À entrada de Maurício, Jorge apenas lhe acenou com a mão, e prosseguiu ou fingiu que prosseguia na leitura que encetara, até terminar a página.
- Boas noites, nigromante - saudou-o Maurício. - A estas horas, nesta torre, à luz mortiça de um candeeiro e com um livro aberto diante de ti, representas admiravelmente um astrólogo.
Jorge apenas lhe respondeu com um sorriso e continuou a folhear o livro.
Maurício chegou-se à janela:
- Mas é preciso, de quando em quando, examinar as estrelas também. E elas hoje que estão tão cintilantes! Ah! grande novidade no nosso firmamento! Graças a Deus que além de nós há já mais alguém na aldeia que não dorme a estas horas!
Jorge fechou o livro e foi ter com o irmão à janela.
- Que queres dizer? - perguntou, aproximando-se.
- Que descobri um planeta novo!

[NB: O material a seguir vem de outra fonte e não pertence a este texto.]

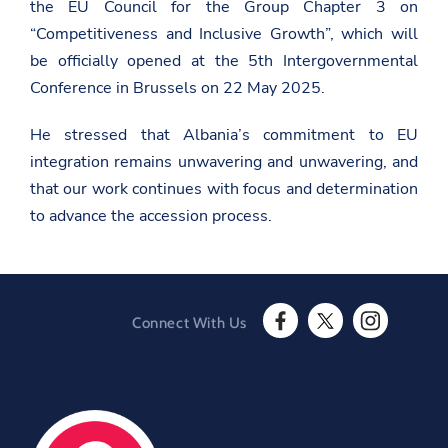
the EU Council for the Group Chapter 3 on
p
“Competitiveness and Inclusive Growth”, which will
e
a
be officially opened at the 5th Intergovernmental
n
-
Conference in Brussels on 22 May 2025.
u
n
He stressed that Albania’s commitment to EU
i
o
integration remains unwavering and unwavering, and
n
/
that our work continues with focus and determination
e
to advance the accession process.
n
/
n
e
w
s
r
Connect With Us
o
F
T
I
o
a
w
n
m
c
i
s
/
e
t
t
v
b
t
a
a
o
e
g
r
o
r
r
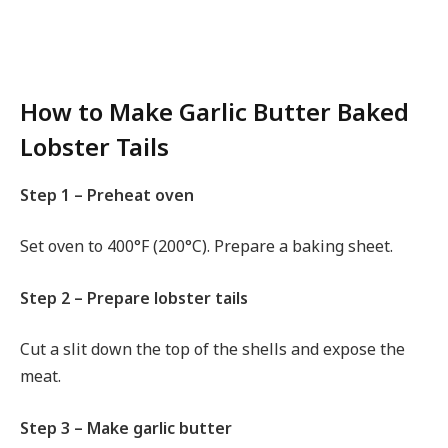
How to Make Garlic Butter Baked
Lobster Tails
Step 1 – Preheat oven
Set oven to 400°F (200°C). Prepare a baking sheet.
Step 2 – Prepare lobster tails
Cut a slit down the top of the shells and expose the
meat.
Step 3 – Make garlic butter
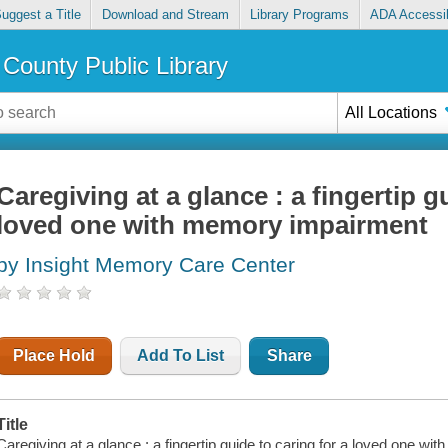
uggest a Title
Download and Stream
Library Programs
ADA Accessib
County Public Library
All Locations
Caregiving at a glance : a fingertip g
loved one with memory impairment
by Insight Memory Care Center
Place Hold
Add To List
Share
Title
Caregiving at a glance : a fingertip guide to caring for a loved one w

Mais uma luz na aldeia!
- Uma luz?!
- Sim, e é em casa de Tomé.
Jorge fitou a luz com certa curiosidade e conservou-se algum tempo calado; depois murmurou:
- Tomé ainda de vela a estas horas! É singular!
- Faz-lhe mais justiça - tornou Maurício. - Tomé dorme há boas quatro horas. A gente do campo é incapaz do extravagante delito de escandalizar com luz as trevas da noite. Naquilo percebem-se vestígios de hábitos de cidadãos. Quem vela é a filha, com certeza.
- Ah! sim… Berta… esquecia-me de que tinha voltado - acudiu Jorge, esforçando-se por dizer isto em tom natural e indiferente.
- Voltou, e bem outra do que foi! - advertiu Maurício.
- Em quê? - perguntou Jorge, olhando para o irmão.
- Foi daqui uma criança agradável, e veio uma encantadora mulher!
- Ah! Ah! já notaste? - disse Jorge, com um sorriso contrafeito.
- Digo-te a verdade, Jorge. Parecia-me impossível, ao vê-la, que fosse a filha do Tomé.